TTS (or Speech Synthesis) aims to generate an audio signal from a given text or concept. There are two main approaches: parametric synthesis, which generates an audio signal from a mathematical description of the articulation process, and unit-selection which generates an utterance by concatenating small building blocks of prerecorded speech. Recent research on TTS also explores the use of neural networks to improve the perceived quality of the speech output.

Dialog Systems

In DS research, the focus is on high-quality speech communication between humans and machine systems. Typical examples are information, assistance or education systems, sales and entertainment, but also support systems for hands-free operation. The major challenge in this field is the smooth interaction of multimodal communication, namely speech, text, graphics and haptics.

Speaker Diarisation is the process of assigning speakers to fragments of a given speech signal. Humans are very good at this, but more research is needed for machines to reach useful performance. The same is true for voice activity detection: here, the challenge is to first determine non-speech parts of the signal, and then to decide about their communicative function.

In Emotion Recognition, biophysical features are traced in the speech signal and mapped to emotional states. Such features are, among others, intonation contours, speech rate and variation. Again, the main challenge is to identify which speech features can be mapped to emotional states in which contexts.

Finally, in segmentation, fragments of the speech signal are associated with some symbolic data. In phoneme-based segmentation systems, a raw verbatim transcript is converted to a sequence of phonemes which are then mapped to the speech signal. The challenges here are languages with segmentation features not covered by the training data, e.g. tone languages, or languages for which there exists very little training material.

Interdisciplinarity

Language and Speech Technology is interdisciplinary research.
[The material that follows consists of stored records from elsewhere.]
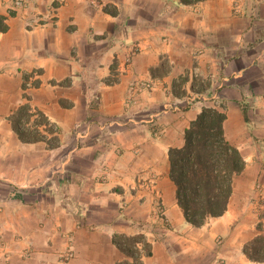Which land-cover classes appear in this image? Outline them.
Instances as JSON below:
<instances>
[{"label":"crops","instance_id":"crops-1","mask_svg":"<svg viewBox=\"0 0 264 264\" xmlns=\"http://www.w3.org/2000/svg\"><path fill=\"white\" fill-rule=\"evenodd\" d=\"M131 81L144 86L128 101ZM203 106L225 114L245 168L225 213L196 227L168 150ZM259 234L264 0H31L12 13L0 0V264L132 263L119 235L145 238L141 264H264L243 251Z\"/></svg>","mask_w":264,"mask_h":264},{"label":"trees","instance_id":"trees-1","mask_svg":"<svg viewBox=\"0 0 264 264\" xmlns=\"http://www.w3.org/2000/svg\"><path fill=\"white\" fill-rule=\"evenodd\" d=\"M182 3L190 2L182 0ZM105 10L111 14L116 13L108 8ZM29 109L24 105L19 113L29 117ZM36 114V125H43L47 132L53 134L48 119L41 112L37 111ZM224 120L223 112L203 106L185 129L183 145L168 150L169 177L176 187L177 204L186 222L196 227L225 213L233 192V179L245 168L241 152L225 136ZM14 128L22 138L29 136L38 140L44 137L38 130L26 133L19 122L14 124ZM51 139L56 140V137L52 135ZM142 238L141 235L115 236V243L132 258L133 264H141L132 245ZM144 247L145 255H149L147 241ZM243 251L251 260L264 261V235L259 234L245 244Z\"/></svg>","mask_w":264,"mask_h":264},{"label":"built area","instance_id":"built-area-1","mask_svg":"<svg viewBox=\"0 0 264 264\" xmlns=\"http://www.w3.org/2000/svg\"><path fill=\"white\" fill-rule=\"evenodd\" d=\"M5 3H6V6H7V9L9 12H19V11H27L30 7V1L31 0H4ZM175 2L177 3H182V0H174ZM185 1H189L190 4H197L203 0H185ZM37 18L38 16L37 15H34L33 19L30 20V22L32 24H35L37 23ZM135 49H132L131 51V55L133 53H135ZM130 58L128 57L127 61H129ZM30 86V83H26V87ZM144 86V83L143 82H140V81H131L129 83V86H128V90H129V97H128V101H132L133 97H134V94H136L137 91L140 90L141 87ZM216 104V103H215ZM145 238L143 237L142 239L138 240L137 242H135L133 245H132V250L134 251L135 253V256H137L140 260L146 256L145 255V247H144V242H145ZM72 256V252L71 251H68L67 253H65L64 257L65 259H69L70 257ZM127 264H133V263H127Z\"/></svg>","mask_w":264,"mask_h":264},{"label":"rangeland","instance_id":"rangeland-1","mask_svg":"<svg viewBox=\"0 0 264 264\" xmlns=\"http://www.w3.org/2000/svg\"><path fill=\"white\" fill-rule=\"evenodd\" d=\"M51 141L53 142L54 140H53V139H51Z\"/></svg>","mask_w":264,"mask_h":264}]
</instances>
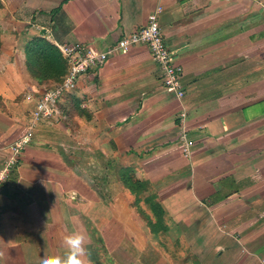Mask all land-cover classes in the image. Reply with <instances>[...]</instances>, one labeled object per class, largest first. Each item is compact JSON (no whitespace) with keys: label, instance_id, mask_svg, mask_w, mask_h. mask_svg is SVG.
Returning <instances> with one entry per match:
<instances>
[{"label":"crops","instance_id":"1","mask_svg":"<svg viewBox=\"0 0 264 264\" xmlns=\"http://www.w3.org/2000/svg\"><path fill=\"white\" fill-rule=\"evenodd\" d=\"M158 4L184 97L164 89L144 44L82 74L0 184V264L63 256L75 232L88 264H166L121 167L148 184L167 225L158 234L191 264H264V0H0V169L26 132L27 95L55 82L29 74L26 44L103 50ZM217 191L226 195L212 203Z\"/></svg>","mask_w":264,"mask_h":264},{"label":"built area","instance_id":"2","mask_svg":"<svg viewBox=\"0 0 264 264\" xmlns=\"http://www.w3.org/2000/svg\"><path fill=\"white\" fill-rule=\"evenodd\" d=\"M230 1V0H224ZM163 7L158 4L148 14L146 22L141 27L124 34L116 42L103 50L78 43H62L57 47L64 58L67 71L60 82L33 96V106L30 112V121L26 132L6 147L8 156L0 169V184L7 181L13 169L19 164L23 151L33 140V133L38 121L57 117L59 114L58 102L68 92L76 87L78 78L89 70L96 68L116 53H126L132 46L144 44L155 60L158 75L164 89L178 100L184 97V89L180 83L181 67L172 58V53L165 43L159 26V16ZM179 121L183 123L187 113L181 110ZM181 150L184 156L191 153L193 142L187 138L185 130L180 134Z\"/></svg>","mask_w":264,"mask_h":264},{"label":"trees","instance_id":"3","mask_svg":"<svg viewBox=\"0 0 264 264\" xmlns=\"http://www.w3.org/2000/svg\"><path fill=\"white\" fill-rule=\"evenodd\" d=\"M58 53L59 50L54 46L47 44V42L45 43L43 41L35 40L27 43L25 46V66L27 71L33 78H36L40 82L43 80L47 81V79L54 80L55 82L53 85L60 82L65 74V67L62 62L63 58H60L59 60L57 59V56L59 55ZM51 86H46L45 89ZM116 174L121 184L134 196L133 206L136 207L138 213L145 214V211L140 205L141 201L148 205V208L153 214L152 217L148 216V214L146 215L147 225L150 232L157 235L159 232L166 231L167 225L163 218V210L161 205L155 201L154 193H147L148 184L143 180L137 179L133 175L132 170L128 168L121 167L116 170ZM225 195L226 194H223V192L217 191L211 202H217Z\"/></svg>","mask_w":264,"mask_h":264},{"label":"clouds","instance_id":"4","mask_svg":"<svg viewBox=\"0 0 264 264\" xmlns=\"http://www.w3.org/2000/svg\"><path fill=\"white\" fill-rule=\"evenodd\" d=\"M65 252L63 256L39 257L35 264H88L86 259L85 237L79 232L65 235L63 238Z\"/></svg>","mask_w":264,"mask_h":264},{"label":"rangeland","instance_id":"5","mask_svg":"<svg viewBox=\"0 0 264 264\" xmlns=\"http://www.w3.org/2000/svg\"><path fill=\"white\" fill-rule=\"evenodd\" d=\"M74 139L75 138H73V141H74ZM73 141H72V143L74 144L75 142H73ZM72 143H70V144L73 146ZM89 159H90V157H89ZM140 216L142 217L143 215H140ZM142 218L144 220V217H142ZM152 237L155 240L152 242L151 245H154L155 242H159L161 244L160 247L157 245V249H158V251L160 253V256H164V258H167V261H166L167 263L166 264H191V260L193 259L194 256L190 255V252H188L189 249L187 251V249L184 246L178 247L179 243H178V246L172 245L173 241H170L163 234H161V235L158 234L156 236L153 235ZM152 253H153V255L157 256V253H156L155 249L152 251ZM195 262L196 261H194V263Z\"/></svg>","mask_w":264,"mask_h":264}]
</instances>
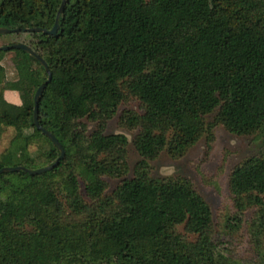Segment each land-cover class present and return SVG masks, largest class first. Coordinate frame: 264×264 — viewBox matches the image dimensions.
<instances>
[{"label":"trees","instance_id":"obj_1","mask_svg":"<svg viewBox=\"0 0 264 264\" xmlns=\"http://www.w3.org/2000/svg\"><path fill=\"white\" fill-rule=\"evenodd\" d=\"M60 1L0 0V28L19 31L0 35L3 46H27L49 71L36 120L64 152L45 173L0 175V264H230L207 203L185 178L150 177L149 162L182 157L215 126L264 144V0H65L54 35L21 32L49 30ZM46 79L34 57L0 51V117L16 122L0 168L58 156L31 118ZM128 98L141 113L121 111L118 122L135 133L139 159L124 178L127 140L105 130ZM105 179L119 180L109 193ZM227 190L234 213L224 228L238 230L253 211L260 246L264 149L233 166Z\"/></svg>","mask_w":264,"mask_h":264},{"label":"rangeland","instance_id":"obj_2","mask_svg":"<svg viewBox=\"0 0 264 264\" xmlns=\"http://www.w3.org/2000/svg\"><path fill=\"white\" fill-rule=\"evenodd\" d=\"M7 42H9L7 38H0V46L6 45ZM12 55L11 52L5 53L2 61L8 81L13 79L12 66H10ZM124 110L141 113L140 105L135 99H126L120 104L116 115L107 122L105 133L125 136L128 173L124 178H130L131 169L139 157L131 146L135 133L119 126L118 116ZM212 117L213 114L205 116V123L210 122ZM87 126L88 130L92 128L90 123H87ZM14 127H16L15 121L0 117V153L7 147ZM37 148L36 144H32L28 151L36 157ZM263 149V141L258 137L234 136L222 127L215 126L211 130V136H202L182 157L171 159L162 152L155 160L149 162L150 177L154 179L185 178L207 203L211 211L217 243L222 250L221 253L231 260L230 264H264V238L260 246H255L249 235L248 223L253 211L248 210L244 213L243 222L238 230L231 232L224 228L225 219L234 213L227 190L230 170L243 159L257 155ZM37 164H43V162L35 160V168H39ZM105 181L108 186L107 193L111 192L119 182L114 179H105Z\"/></svg>","mask_w":264,"mask_h":264},{"label":"water","instance_id":"obj_3","mask_svg":"<svg viewBox=\"0 0 264 264\" xmlns=\"http://www.w3.org/2000/svg\"><path fill=\"white\" fill-rule=\"evenodd\" d=\"M64 3H65V0L60 1V5H59V7L55 13V16H54L52 27L49 30H42V29L35 28V29H22L21 32L25 33V32L34 31V32H41L42 34H45V35H54L58 29V23H57L58 17H59L60 11H61ZM15 32H19V31L17 29L16 30H7V29L0 28V35L15 33ZM14 49L21 50L24 53L34 57L38 61L39 66H41L43 68L44 72L46 73V76H47L46 81L44 83H42L41 85H39L33 94V97H32L33 106H32L31 118H32V124L34 125V127L38 131H40L41 134L51 142V144L57 150L58 156L56 157V159L53 161V163L51 165L41 167V168H37V169H27V168H24L22 166L2 167V168H0V175L4 174V173H16L18 171H21V172L26 173L29 176H34V175H39V174L45 173V172L55 168L58 165L59 161L62 160V158L64 156V152H63V149L61 148V146L59 145V143L56 141V139L50 133H48L42 127H40L37 123V120H36L38 103H39L42 91L44 89V86L47 84V82L50 79V74H49V71L46 67V64L39 57H37L25 45L14 44V45H8V46H0V51H3V52L14 50Z\"/></svg>","mask_w":264,"mask_h":264},{"label":"crops","instance_id":"obj_4","mask_svg":"<svg viewBox=\"0 0 264 264\" xmlns=\"http://www.w3.org/2000/svg\"><path fill=\"white\" fill-rule=\"evenodd\" d=\"M2 97L7 103H10L12 105L17 106L20 104L18 95L15 94L14 91L5 90V91H3Z\"/></svg>","mask_w":264,"mask_h":264}]
</instances>
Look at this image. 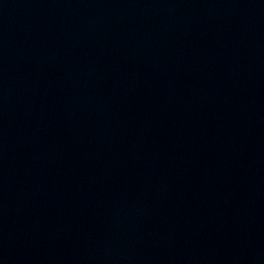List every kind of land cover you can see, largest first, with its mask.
<instances>
[{
    "label": "water",
    "instance_id": "water-1",
    "mask_svg": "<svg viewBox=\"0 0 264 264\" xmlns=\"http://www.w3.org/2000/svg\"><path fill=\"white\" fill-rule=\"evenodd\" d=\"M0 264H264V0H0Z\"/></svg>",
    "mask_w": 264,
    "mask_h": 264
}]
</instances>
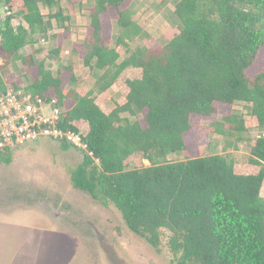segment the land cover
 Segmentation results:
<instances>
[{
    "label": "trees",
    "instance_id": "obj_1",
    "mask_svg": "<svg viewBox=\"0 0 264 264\" xmlns=\"http://www.w3.org/2000/svg\"><path fill=\"white\" fill-rule=\"evenodd\" d=\"M130 2L94 0L87 35L75 48L102 92L123 91L112 108L93 89L64 88L62 71L55 75L34 54L20 53L48 37L53 19H68L61 0H0L13 11L0 23V92L14 89L2 71L20 62L31 79L26 90L57 99L65 107L59 126L87 145L75 186L93 196L99 191L158 252L167 235L171 264H264V0H178L179 33L166 44L134 48L131 36L144 30L131 18ZM109 13L122 28L114 45ZM256 65L260 70L249 74ZM70 80L77 81L73 72ZM236 102L249 104L250 117L227 114L215 131L260 130L250 154L172 158L188 151L199 118ZM14 149H0V163H10ZM137 155L150 165L133 167Z\"/></svg>",
    "mask_w": 264,
    "mask_h": 264
},
{
    "label": "rangeland",
    "instance_id": "obj_2",
    "mask_svg": "<svg viewBox=\"0 0 264 264\" xmlns=\"http://www.w3.org/2000/svg\"><path fill=\"white\" fill-rule=\"evenodd\" d=\"M177 2L131 0L127 10L144 30L142 35L131 36V46L166 44L178 34L182 23L175 13ZM93 3L94 0H82L72 5L70 0H61L68 19L63 25L53 19L48 37L34 46L27 45L20 53L34 54L36 61H43L55 75L62 71L64 88L85 92L93 89L110 109L123 91L111 88L102 92L75 49L87 35ZM41 7L48 18L49 9ZM11 13L0 6V23ZM21 22L19 17L13 20L15 26ZM105 26L107 36L116 44L122 28L112 13L106 15ZM120 50L124 54V46ZM69 66L71 70L66 69ZM260 68L261 65H256L248 72L254 74ZM72 72L77 78L75 82L70 80ZM2 73L7 85L14 86L9 90L27 91L31 79L20 62L6 66ZM67 103L68 108L72 107L71 100ZM219 107V114L213 118L197 120V128L187 135L188 151L172 156L174 160L232 152L250 154L252 140L262 134L260 130L222 135L215 131L214 125L227 114L249 118V104L236 102ZM63 144L52 138L26 143L12 151L10 163H0V264H171L173 253L167 245V235L158 252L129 228L120 210L99 191L93 196L75 186L72 176L83 161V152L81 148ZM149 165L141 155L132 163L133 167Z\"/></svg>",
    "mask_w": 264,
    "mask_h": 264
},
{
    "label": "built area",
    "instance_id": "obj_3",
    "mask_svg": "<svg viewBox=\"0 0 264 264\" xmlns=\"http://www.w3.org/2000/svg\"><path fill=\"white\" fill-rule=\"evenodd\" d=\"M65 107L57 99L20 90L0 92V149L17 148L44 138L66 140L86 149L81 135L59 125Z\"/></svg>",
    "mask_w": 264,
    "mask_h": 264
}]
</instances>
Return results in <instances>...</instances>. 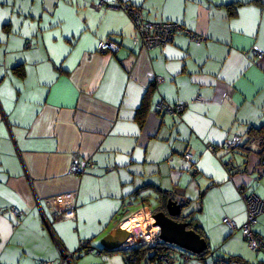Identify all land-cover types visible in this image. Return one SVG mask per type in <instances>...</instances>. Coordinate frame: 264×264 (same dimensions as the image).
<instances>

Advances in LST will benefit diverse scientific areas, and vice-versa the contributions of other research fields are needed to advance LST. The relationship between signal and information is complex and multi-dimensional, and disambiguation may require access to knowledge about the context in which the signal was produced and perceived.

For example, based on the acoustic signal alone, an automatic speech recognition system may return the same probability for the word sequences "kind of research that I can duct" and "kind of research that I conduct". A syntactic analysis supports the second word sequence, because a verb is highly probable at this position, and this is further supported by a lexical context analysis showing that 'research' and 'conduct' co-occur very often.